Most of these 10 minutes of god only knows what will come out; writing is something that helps me clear the brain of post brainstorm tiredness. Yesterday I didn't post because I wrote something that actually had merit to go and take it out into a formal document and to publish in geek and futurist forums. This morning, I got some blurbs from a friend in Germany who we would discuss in china as we both worked, and he lived there and also worked in the mainland a few years ago. What we both know is we are "guailo," which in the past had very negative connotations associated with it.
I don't think anyone at the NBA saw the situation coming, or planned for it, from the tweet of one guy on twitter. From that standpoint, all I could think of is the speed of how the Rwanda massacres started years ago with misinformation and a radio. You have the executives of a league in a very odd place where to cash in on growing the league, they are faced with a reality of "when in Rome, do as the Romans." A pure sport that requires two rims and a ball is somehow now lost in a political and ideological mess. What is the NBA doing? They are caving.
Inside the united states, there are media messages of inclusion, freedom, and human rights.

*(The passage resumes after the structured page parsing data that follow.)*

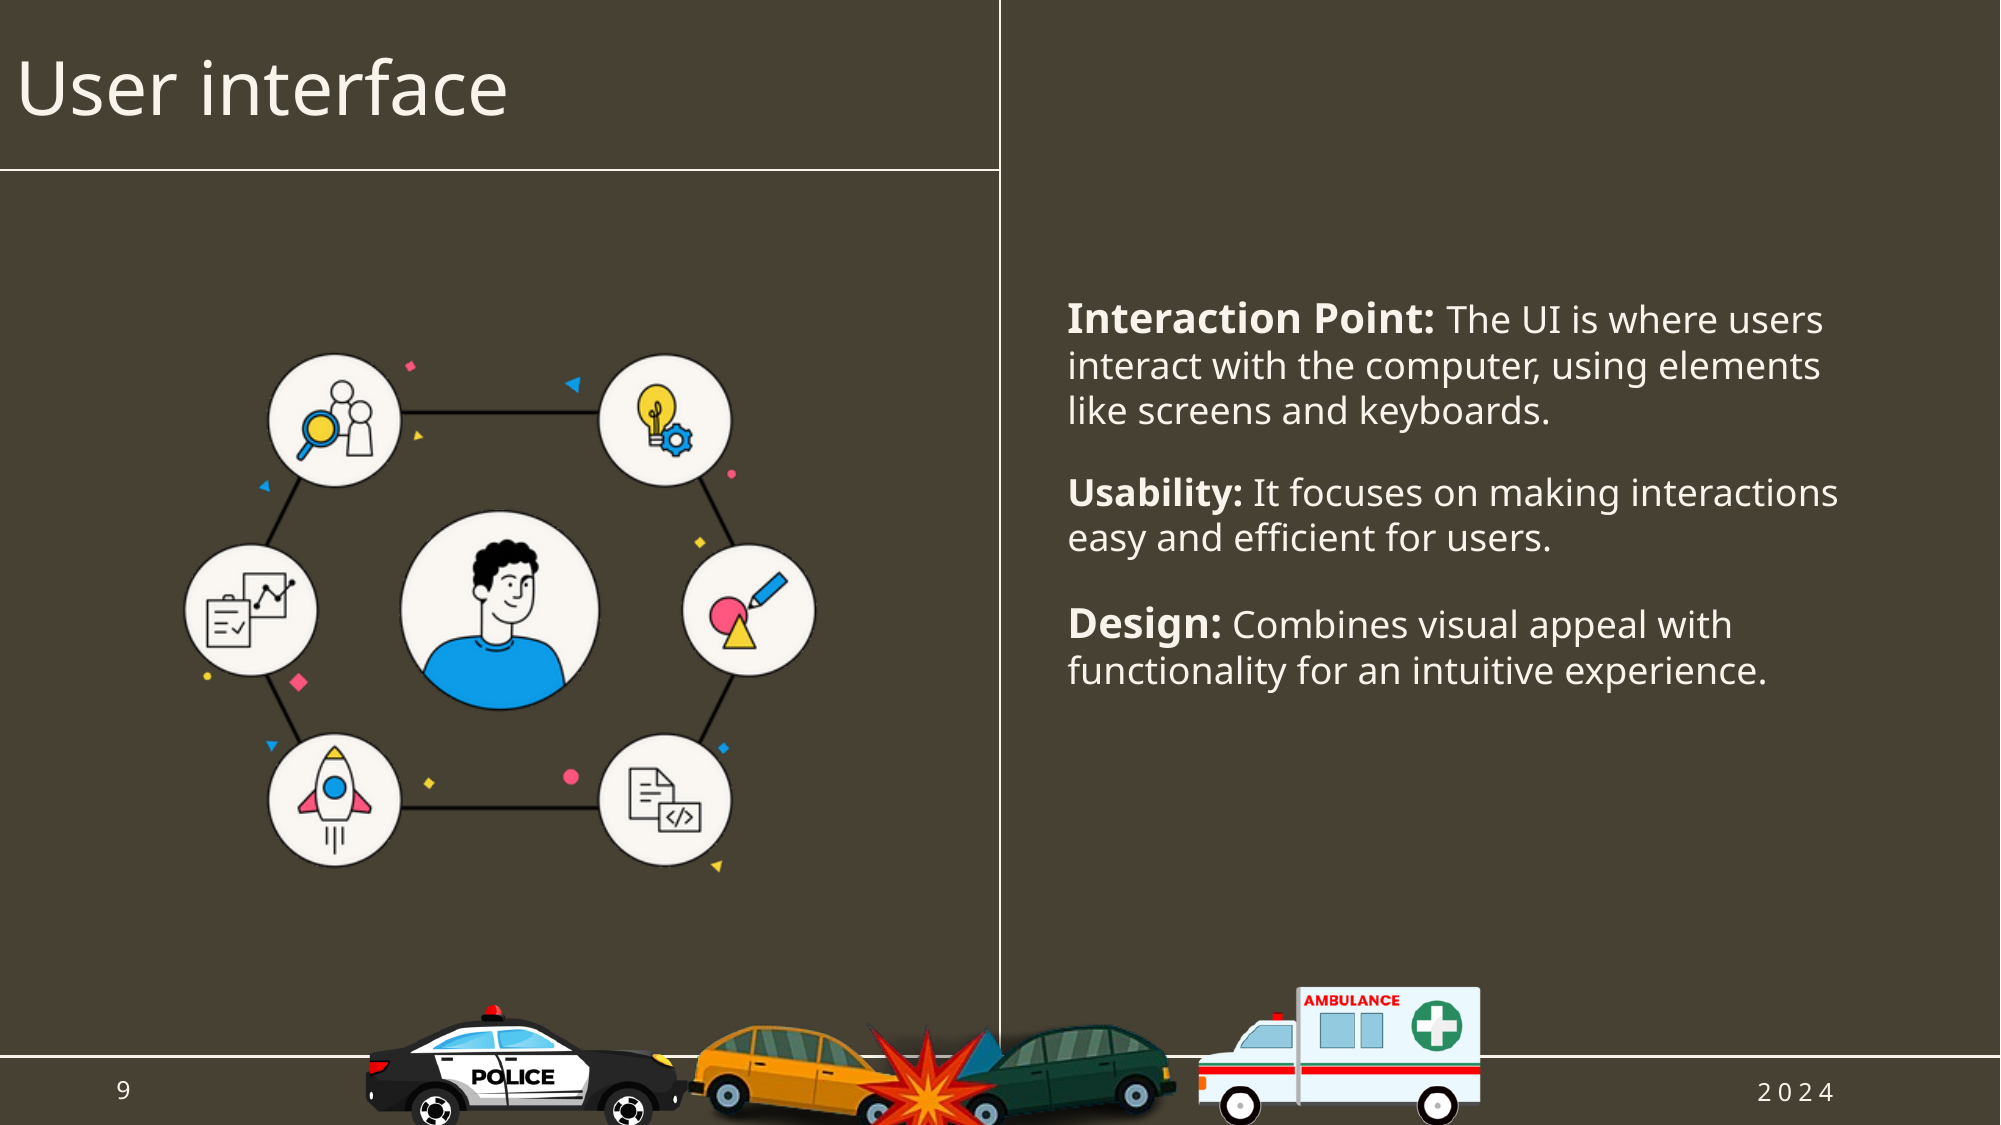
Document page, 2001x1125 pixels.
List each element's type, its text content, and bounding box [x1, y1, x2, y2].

picture [72, 261, 1498, 1125]
title User interface [0, 6, 829, 165]
slide_number 2024 [1742, 1069, 1899, 1115]
slide_number 9 [101, 1069, 258, 1115]
list Interaction Point: The UI is where users interact with the computer, using elements like screens and keyboards. Usability: It focuses on making interactions easy and efficient for users. Design: Combines visual appeal with functionality for an intuitive experience. [1052, 284, 1899, 1017]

Inside china – crickets chirp while the stars that the Chinese fans would love to see are basically told: "Keep your mouth shut, show up, and play."

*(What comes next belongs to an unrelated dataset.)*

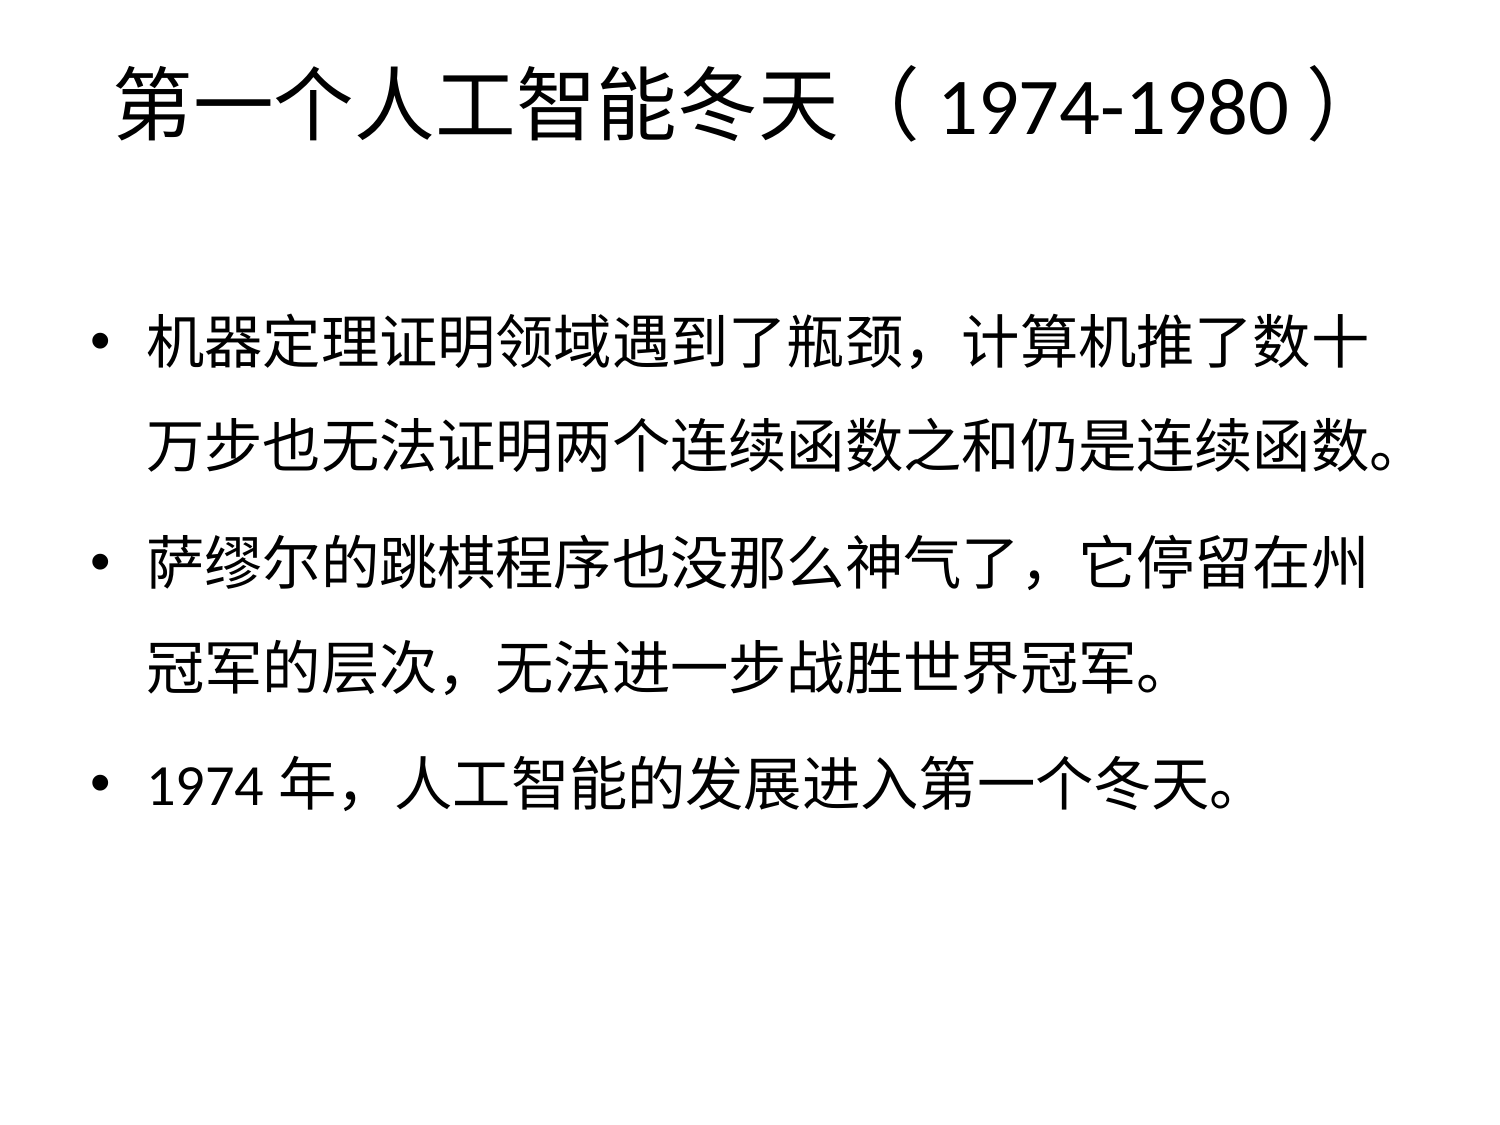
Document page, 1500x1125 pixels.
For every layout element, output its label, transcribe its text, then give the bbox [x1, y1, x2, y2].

I really never thought I would see this situation play out with a basketball being the pawn in a chess game.
What I envision now is that China will just get fed up with the west, start their own professional league, and bypass the NBA. I watched baseball and soccer (it is called football to most of the world) get built up in japan with an odd curiosity of sorts with how they did it culturally. It worked. The NBA could allow this to happen inside china, yet, what is missing in China is that the country thinks it is a numbers game where the success of the numbering and accounting of the country and the economy has the common man has those numbers as the only thing to be proud of.
When I got to see the east during the cold war, I called the feeling "Kodachrome gray" as you went from one sector that was more vibrant and livelier, to another where surveillance was ahead of the curve with where we are at today with technology. It was depressing. Even after the wall fell, it was odd as a westerner to go into the east, as the people were very cautious, yet skeptical of outsiders until someone they knew or trusted vouched for you.

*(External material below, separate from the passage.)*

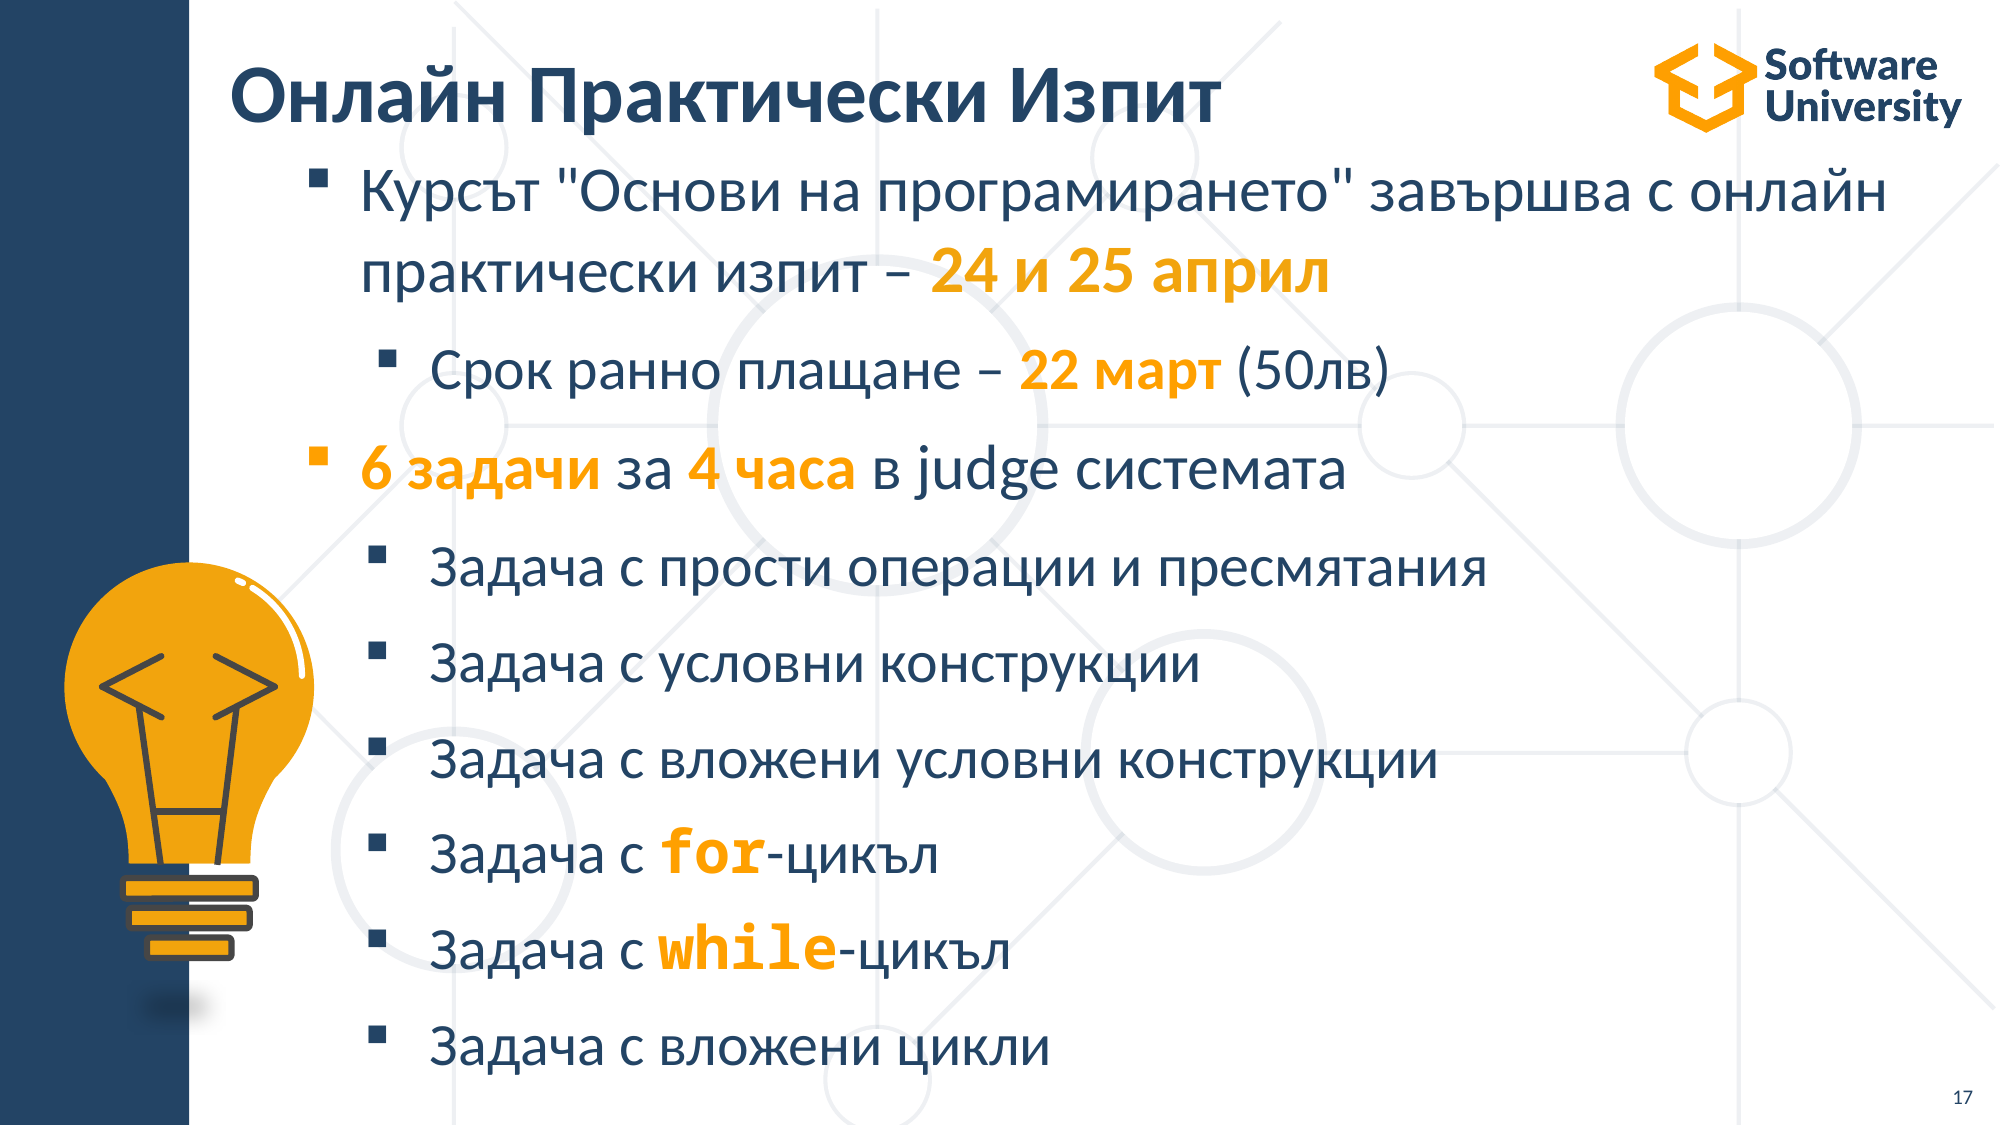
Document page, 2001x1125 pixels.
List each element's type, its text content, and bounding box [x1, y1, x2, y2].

I never got this sense in Hong Kong or the mainland. With shows, I would joke that the Chinese were better capitalists that we were, despite the communist structure of the country.
I better stop now and simply close with my most exciting memory of Hong Kong and China. It was landing at the old kai tak airport. As I type, I close my eyes and can still see flying into a city that always appeared to be the gateway to the mystical world of Asia. It was my international version of what the Mississippi River was to me with mark twain's writing of the united states. One of adventure and the unknown.
As you descended into the city, I can still remember waving at people hanging their laundry in the apartment complex with some of the highest population density on the planet. Xian is a place that had my breath taken away, and I wondered about the history of the area of the earth that we hear very little of or are given minimal education in our schools about.
Today – Singapore is the gateway to Asia for me. And I would enjoy traveling through china to see the history and examples of architecture that are thousands of years old. I wager shanghai becomes the new gateway to China in the next 10 years, as I don't feel terrific about the mainland allowing Hong Kong to remain as it is.
Perhaps I just wrote myself into what is a potential issue for short term china. They just celebrated their 70th birthday under a communist rule. The country is still very young, yet, it was built out of thousands of years of history.
Perhaps we could all learn a bit more balance in looking back at history and come to a place where humans treat each other in more human ways?
Perhaps then basketball could then be a sport that would go around the globe and bring people together, and not push them farther apart.
What has to get dropped is the greed and people on both sides look-in at piles of dollars and yuan to control a game, that really only needs two hoops and a ball.
Why not take the two pro teams to some Chinese city schoolyard and play?
Just take these highly skilled and paid people and bring them back to where most of them started – a schoolyard. Invite the kids, keep the media and political powers and p/r teams away and let them play a game. Let the kids report what they saw and experienced.
What does the bible say about the "childlike heart?" perhaps adults in the world need to remember again?
So, there is my coffee break brainstorm idea for the NBA, the united states, and china for "how you build bridges with basketball."
Step one – drop all the bs and let the players play.
Step two – let the kids report what they saw, felt, heard, and experienced. No adult hype/spin/pr/bs/overanalyzing to fill the airwaves.
Actually, I like it as a documentary…. interesting slant versus all the overhyped nonsense where sports teams try to be social influencers, yet, the currency that matters is ratings and paydays.
Now, back to that blurb from yesterday...maybe I should try to build that big idea with augmanity. if nothing, perhaps it will help people see others' perspectives and perceptions, and people would come to a place where they realize, "Hey, we are all humans."
maybe then, love would override all the fear?